Health and Safety Considerations. Some 1.2% of men and 10 to 15% of women are sensitized to nickel and, when exposed to prolonged skin contact with nickel metal, certain nickel alloys, or nickel-containing solutions, may develop dermatitis at the point of contact. The occurrence of nickel contact dermatitis was first observed as a result of exposure to nickel-containing solutions in electrorefining of nickel. Today most electroplaters are aware of "nickel itch" but have never seen a case of it. The reason is that, despite increasing use of nickel-containing products, industry has adopted work practices that prevent occurrence of contact dermatitis. Today, nickel contact dermatitis occurs most frequently as a result of domestic exposures from close and persistent contact of the skin with nickel-plated articles or with certain nickel alloys. Accordingly, legislation in Europe will control the use of nickel metal, nickel alloys, and nickel-containing materials that come in contact with the skin.

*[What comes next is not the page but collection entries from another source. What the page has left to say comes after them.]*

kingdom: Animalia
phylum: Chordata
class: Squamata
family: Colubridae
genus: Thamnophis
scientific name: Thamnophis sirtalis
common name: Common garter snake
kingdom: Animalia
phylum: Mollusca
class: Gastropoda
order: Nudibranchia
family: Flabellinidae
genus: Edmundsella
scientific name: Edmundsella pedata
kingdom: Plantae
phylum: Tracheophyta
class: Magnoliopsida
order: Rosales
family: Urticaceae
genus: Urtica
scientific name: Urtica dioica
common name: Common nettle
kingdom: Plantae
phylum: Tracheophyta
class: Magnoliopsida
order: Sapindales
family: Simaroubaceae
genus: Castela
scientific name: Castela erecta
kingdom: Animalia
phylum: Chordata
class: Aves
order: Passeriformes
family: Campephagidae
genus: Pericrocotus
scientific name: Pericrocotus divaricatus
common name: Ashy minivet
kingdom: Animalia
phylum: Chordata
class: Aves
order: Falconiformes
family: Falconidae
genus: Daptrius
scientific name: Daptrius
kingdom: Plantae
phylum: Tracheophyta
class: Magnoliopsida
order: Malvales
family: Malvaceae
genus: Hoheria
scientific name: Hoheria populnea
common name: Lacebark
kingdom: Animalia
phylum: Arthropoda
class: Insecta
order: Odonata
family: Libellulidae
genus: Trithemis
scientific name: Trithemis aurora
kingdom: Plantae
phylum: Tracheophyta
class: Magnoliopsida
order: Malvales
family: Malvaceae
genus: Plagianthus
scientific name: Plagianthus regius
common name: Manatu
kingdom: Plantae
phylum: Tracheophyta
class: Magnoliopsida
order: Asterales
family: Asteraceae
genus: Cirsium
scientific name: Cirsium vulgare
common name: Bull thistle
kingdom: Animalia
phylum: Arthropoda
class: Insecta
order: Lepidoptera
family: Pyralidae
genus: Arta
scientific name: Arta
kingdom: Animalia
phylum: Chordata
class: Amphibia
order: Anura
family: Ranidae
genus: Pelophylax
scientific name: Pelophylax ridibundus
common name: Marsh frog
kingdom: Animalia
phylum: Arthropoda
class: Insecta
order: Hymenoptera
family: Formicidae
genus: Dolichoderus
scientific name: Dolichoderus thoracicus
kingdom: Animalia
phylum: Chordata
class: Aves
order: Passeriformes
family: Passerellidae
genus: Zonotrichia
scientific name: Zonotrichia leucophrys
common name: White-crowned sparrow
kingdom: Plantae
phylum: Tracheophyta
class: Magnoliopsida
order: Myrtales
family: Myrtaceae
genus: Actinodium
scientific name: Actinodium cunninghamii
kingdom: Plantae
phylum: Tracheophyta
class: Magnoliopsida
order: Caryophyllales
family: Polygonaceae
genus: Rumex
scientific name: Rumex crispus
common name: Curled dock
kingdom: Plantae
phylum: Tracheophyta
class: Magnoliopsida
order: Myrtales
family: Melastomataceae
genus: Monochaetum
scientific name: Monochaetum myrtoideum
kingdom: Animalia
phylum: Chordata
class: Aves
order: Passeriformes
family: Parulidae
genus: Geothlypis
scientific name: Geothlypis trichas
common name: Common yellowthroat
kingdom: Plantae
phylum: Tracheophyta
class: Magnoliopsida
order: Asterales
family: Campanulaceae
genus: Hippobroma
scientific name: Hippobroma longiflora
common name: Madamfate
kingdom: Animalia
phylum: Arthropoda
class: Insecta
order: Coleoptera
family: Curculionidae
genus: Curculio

The main problem is with those articles that come into direct and prolonged contact, such as earrings, necklaces, bracelets, watch cases and straps, buttons, and rivets. It is important to note that nickel alloys that do not react with sweat do not cause dermatitis. Transient contact with nickel or nickel alloys is not damaging because there is insufficient time for reaction with sweat to form the soluble products that can penetrate the skin (Ref 27).

In nickel plating, plant design, exhaust ventilation, and methods of operation should be such as to avoid any risk of skin contact with the solutions. Protective clothing should be inspected regularly for leaks and tears. Where protective gloves are necessary it is recommended that cotton inner gloves be worn to reduce perspiration. The outer gloves should be rinsed off before removal to prevent process solution transfer to the hands or the inside of the gloves on removal (Ref 28).

A few cases of asthma, claimed to be nickel-induced, have reportedly arisen from aerosols of soluble nickel salts. The content of nickel in the atmosphere should be kept below the occupational exposure limit.

There is evidence that inhalation of some nickel compounds (nickel oxide, nickel subsulfide) occurring in the atmosphere associated with certain nickel refining operations may cause respiratory cancers in humans. There is no good evidence that occupational exposure to metallic nickel or nickel oxide, sulfate, or chloride during plating or polishing is associated with increased mortality due to cancer (Ref 29).